Buffalo  /  Essays  /  Prompt 3

Buffalo: Honors College, Essay 2 (Multiple Perspectives)

500 words or less

In 500 words or less, discuss one current topic/issue that interests you and how it might be approached from multiple perspectives or disciplines.
What it’s really asking

The second required Honors College essay. UB wants to see you think across disciplines on a real issue, holding more than one lens at once. They are testing intellectual range and fairness, not your politics.

Why they ask it

Honors education is interdisciplinary by design. This prompt reveals whether you can take a genuine question and examine it through, say, economics and ethics and engineering, without collapsing into a one-sided rant. That is the core habit of an Honors scholar.

Three ways in
Pick a real interest

Choose an issue you actually follow, then deliberately argue it from two or three fields (science, policy, ethics, art) rather than one.

Go local

Pick something close to home (Great Lakes water, AI in classrooms) so your perspectives feel lived and observed, not googled.

Hold the tension

Resist resolving it neatly. Showing where the lenses conflict is the whole point of the prompt, so let them disagree.

✕  Weak opening

“One current issue that interests me is artificial intelligence, which is a very controversial and important topic in today's society.”

✓  Strong opening

“Lake Erie is both a chemistry problem and a budget problem, and the city of Buffalo cannot fix one without arguing about the other.”
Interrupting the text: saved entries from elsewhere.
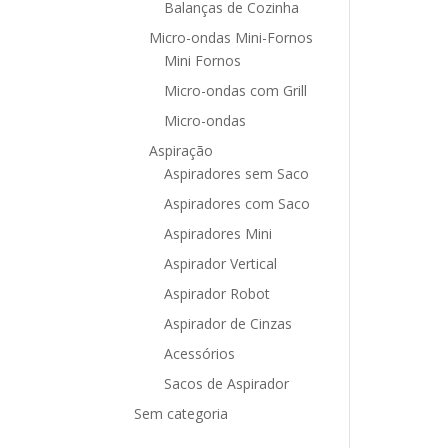
Balanças de Cozinha
Micro-ondas Mini-Fornos
Mini Fornos
Micro-ondas com Grill
Micro-ondas
Aspiração
Aspiradores sem Saco
Aspiradores com Saco
Aspiradores Mini
Aspirador Vertical
Aspirador Robot
Aspirador de Cinzas
Acessórios
Sacos de Aspirador
Sem categoria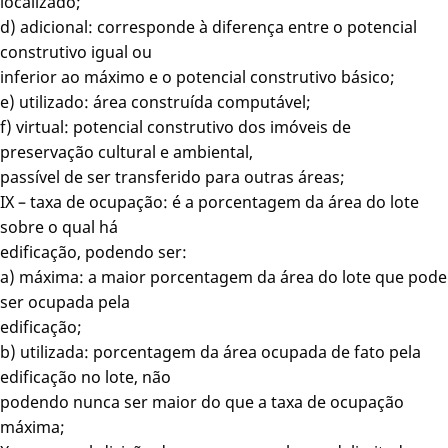
localizado;
d) adicional: corresponde à diferença entre o potencial
construtivo igual ou
inferior ao máximo e o potencial construtivo básico;
e) utilizado: área construída computável;
f) virtual: potencial construtivo dos imóveis de
preservação cultural e ambiental,
passível de ser transferido para outras áreas;
IX – taxa de ocupação: é a porcentagem da área do lote
sobre o qual há
edificação, podendo ser:
a) máxima: a maior porcentagem da área do lote que pode
ser ocupada pela
edificação;
b) utilizada: porcentagem da área ocupada de fato pela
edificação no lote, não
podendo nunca ser maior do que a taxa de ocupação
máxima;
✦ Annotated example · Who owns a river. Written by EssayLens to teach, not a real applicant’s essay. Tap a highlighted line →
The issue I keep returning to is deceptively small: who owns a river. Specifically, I have been chewing on the question of whether the Buffalo River, which my grandfather remembers catching fire in 1968, can be said to have rights of its own.1The question got real for me when I read that countries like New Zealand and Ecuador have granted legal personhood to rivers, meaning a waterway can technically be a party in a lawsuit. My first reaction was that it sounded absurd. My second reaction was to wonder why it sounded absurd, and that second reaction is the one I want to follow here.2From a legal perspective, personhood is just a tool. Corporations are legal persons too, and no one finds that strange. A lawyer would ask a practical question: does giving a river standing make it easier to stop the next factory from poisoning it? If the answer is yes, the metaphysics barely matter. The law cares about leverage, not poetry.3An economist would push back. They would say the river's water already has value, and the real problem is that polluters do not pay for the harm they cause; the cost gets dumped on everyone downstream. Fix the price, tax the externality, and you might protect the river without inventing a new kind of person at all. To the economist, rights talk is a clumsy substitute for getting the incentives right.4Then there is the perspective I almost skipped, which is the one that matters most here. For the Haudenosaunee, on whose land Buffalo sits, treating a river as a living entity owed obligations is not a clever legal hack invented in 2017. It is an old idea that European law is slowly, awkwardly catching up to. Seen that way, river personhood is less an innovation than a translation.5I do not have a tidy verdict, and I distrust my own urge to manufacture one. What fascinates me is that the same fact, a river running through a city, looks like property, a market failure, or a relative depending on which door you walk in through. I want to study environmental policy precisely because the interesting work happens where those doors open onto the same room, and someone has to decide which language the room will speak in.6
  1. 1Picks one narrow, vivid topic and grounds it locally with the Buffalo River and a family memory. Specificity over a sweeping issue signals the genuine curiosity the Honors College rewards and avoids a generic op-ed.
  2. 2Models intellectual honesty by recording a first dismissive reaction and then interrogating it. This 'why did I think that' move is exactly the curious, self-examining posture Honors essays should show.
  3. 3Approaches the topic through one named discipline (law) with a concrete analogy to corporate personhood. This directly fulfills the prompt's demand to show a specific lens, and the corporate parallel demonstrates real reading.
  4. 4Pivots cleanly to a second discipline (economics) and lets it genuinely disagree with the first, which is the heart of the 'multiple perspectives' prompt. Using the real concept of externalities shows substance, not name-dropping.
  5. 5Adds a third perspective (Indigenous philosophy) tied authentically to the local setting, and reframes the whole debate. Admitting 'the one I almost skipped' shows growth in the act of writing, which reads as honest curiosity.
  6. 6Refuses a fake conclusion and instead names the unresolved tension as the point, which is more sophisticated than picking a winner. Tying it to a major (environmental policy) shows the curiosity has direction, closing near the word limit.
Stuck? Start here
  • What issue do I actually read about for fun, not because it is assigned?
  • Which two or three school subjects would each see this issue differently?
  • Where do those perspectives genuinely disagree, and can I sit with that instead of fixing it?
Before you submit
  • Did I use at least two distinct disciplines or perspectives, not one argument?
  • Did I let the lenses conflict instead of forcing a tidy resolution?
  • Is the topic specific enough that it could not be any applicant's generic essay?